2. Oliveira MA, Simao J, Martins A, Farinha C. Management of acute posterior multifocal placoid pigment epitheiolopathy (APMPPE): Insights from multimodal imaging with OCTA. Case Rep Ophthalmol Med. 2020:2020;7049168. 

3. Comu S, Verstraeten T, Rinkoff JS, Busis NA. Neurological manifestations of acute posterior multifocal placoid pigment epitheliopathy. Stroke. 1996:27:996-1001. 

4. Gass JD. Acute posterior multifocal placoid pigment epitheliopathy. Arch Ophthalmol. 1968;80:177-185.

5. Deutman AF, Oosterhuis JA, Boen-Tan TN, Aan de Kerk AL. Acute posterior multifocal placoid pigment epitheliopathy. Pigment epitheliopathy of choriocapillaritis? Br J Ophthalmol. 1972; 56:863–874. 

6. Van Buskirk EM, Lessel S, Frieman E. Pigment epitheliopathy and erythema nodosum. Arch Ophthalmol. 1971;85:369–372. 

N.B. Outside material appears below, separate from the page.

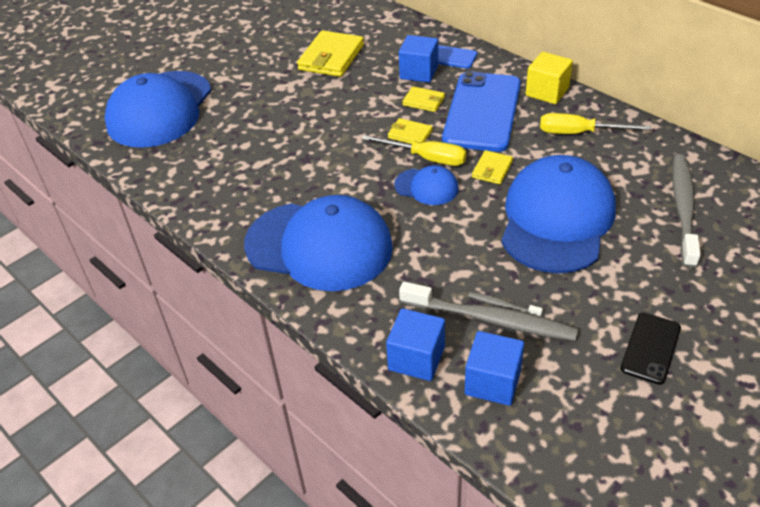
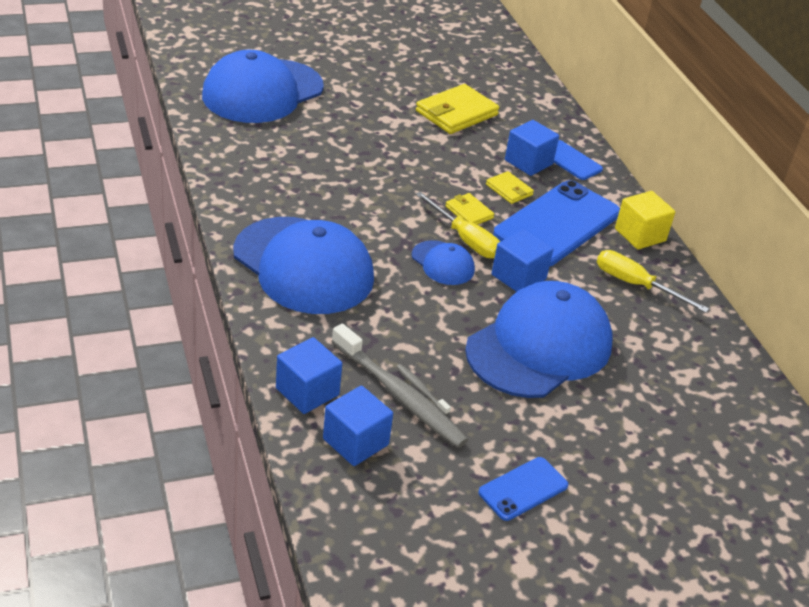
camera: 20 degrees right, 5 degrees down
yellow wallet [472,150,513,184] -> blue cube [492,229,553,292]
black phone [620,312,681,385] -> blue phone [478,457,568,521]
grey toothbrush [672,154,701,269] -> none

7. Heiferman MJ, Rahmani S, Jampol LM, et al. Acute posterior multifocal placoid pigment epitheliopathy on optical coherence tomography angiography. Retina. 2017;37:2084-2094. 

8. Klufas MA, Phasukkijwatana N, Iafe NA, et al. Optical coherence tomography angiography reveals choriocapillaris flow reduction in placoid chorioretinitis. Ophthalmol Retina. 2017;1:77-91.